Conservatismo popular brasileño

Daniel Emilio Rojas Castro
30 de octubre de 2018 - 05:00 a. m.

La semana pasada Caetano Veloso publicó en el New York Times un artículo titulado “Se avecinan tiempos oscuros para mi país”. Como otros países del mundo, escribe Veloso, “Brasil está haciendo frente a una amenaza de la extrema derecha, a una tempestad de populismo conservador”.

Es apenas comprensible que Veloso sea uno de los detractores del nuevo presidente brasileño Jair Messias Bolsonaro. Algunos años después del golpe de Estado contra João Goulart, en 1964, él y Gilberto Gil —otra de las grandes figuras de la música del siglo XX— conocieron los años sombríos de la dictadura y las arbitrariedades del gobierno militar. Tras ser encarcelados tuvieron la casa por cárcel y luego fueron obligados al exilio. La misma dictadura que Bolsonaro mira con nostalgia privó a Veloso y a muchos otros brasileños de su libertad. Pero ¿diabolizar al nuevo presidente no implica en alguna medida declinar la responsabilidad del electorado en este nuevo capítulo de la historia brasileña?

El populismo conservador que denuncia Veloso se erige sobre un conservatismo popular y moralista que privilegia el diktat al consenso, el orden a la libertad. Bolsonaro no representa una novedad dentro del paisaje político, sino un patrón latente desde hace décadas en la política suramericana que repite cíclicamente la misma parábola: la del mesías que viene a rebelarnos el secreto del orden apoyado en la lucha contra el mal, la del profeta que ofrece la regeneración a cambio de la sangre derramada por todo lo inmoral. Había sucedido en el Perú y en Colombia con Alberto Fujimori y Álvaro Uribe. Ahora sucedió en el Brasil con Bolsonaro y, como en los casos mencionados, su apoyo político no provino exclusivamente de las élites, sino de prácticamente todas las capas de la población exhaustas de la corrupción, de la inseguridad, y adeptas a las iglesias evangélicas (auténticas vencedoras en esta elección).

Inspirado en el discurso secular del gigantismo brasileño y en las palabras de Tom Jobim, Veloso caracteriza a su patria como una “nación gigantesca del hemisferio sur, con una mezcla racial intensa y la única del continente americano donde se habla portugués como idioma oficial”, pero omite otros rasgos que explican que Bolsonaro sea el titular de la primera magistratura. Porque además de ese milenarismo político profundo que Brasil comparte con los demás países de América del Sur, quizás sea en este país donde se expresan con mayor vehemencia la fábula anticomunista y el liderazgo de los militares para refrendar cualquier cambio político, desde el mítico Getulio Vargas hasta hoy. La homofobia, el machismo, el racismo y la nostalgia de la dictadura de Bolsonaro no son compartidos por todos los brasileños, pero sí por muchos. 
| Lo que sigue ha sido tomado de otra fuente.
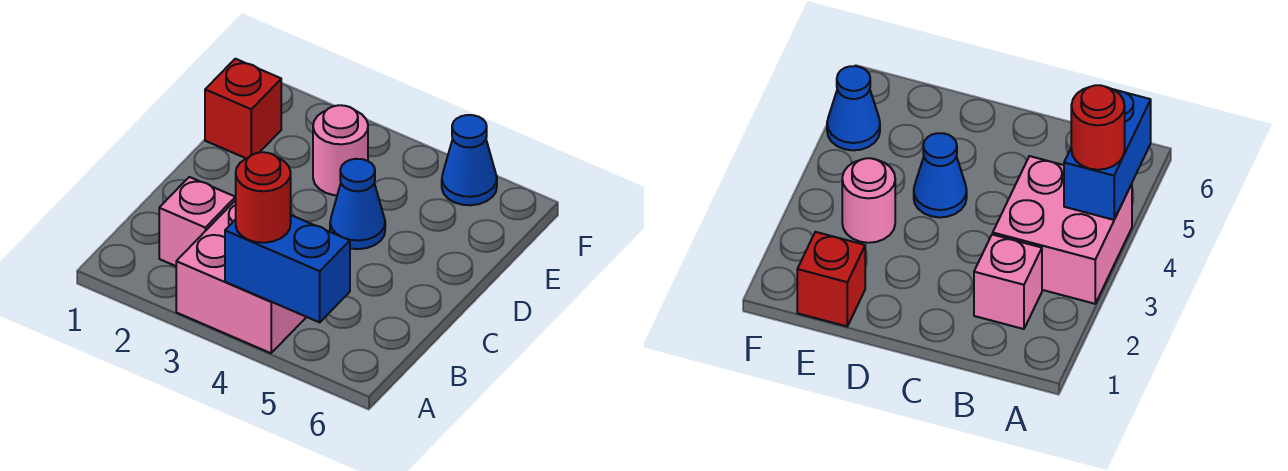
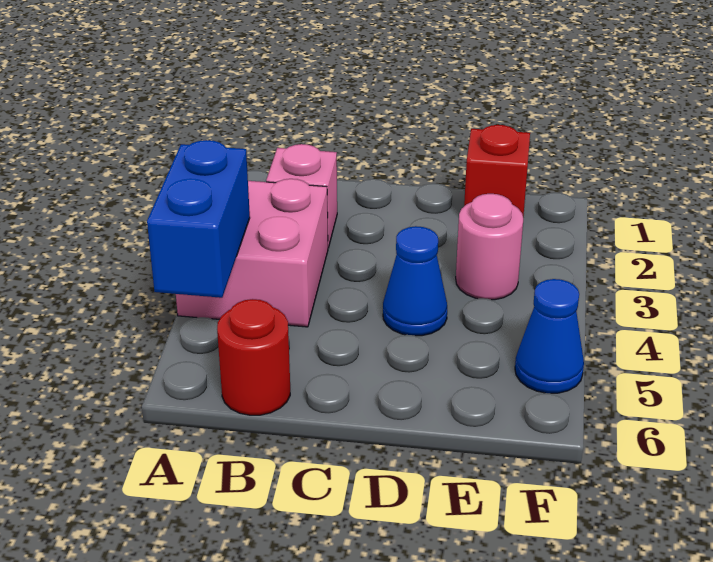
red round brick A4 level 3 -> red round brick B6 level 1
La grandilocuencia no reemplaza la experiencia en el gobierno ni el talento para gobernar y el nuevo presidente tiene más de lo primero que de lo segundo. No pienso que Bolsonaro vaya a crear una nueva dictadura, ni que vaya a cerrar el Congreso. Pero tampoco creo que sea capaz de devolverle al Brasil la estabilidad institucional que inició con la destitución de Dilma Rousseff. El nuevo mesías hará todo lo posible por construir una democracia autoritaria de influencia mundial y por afianzar aún más el conservatismo popular brasileño, bastión de su popularidad y aglutinador de todo su electorado.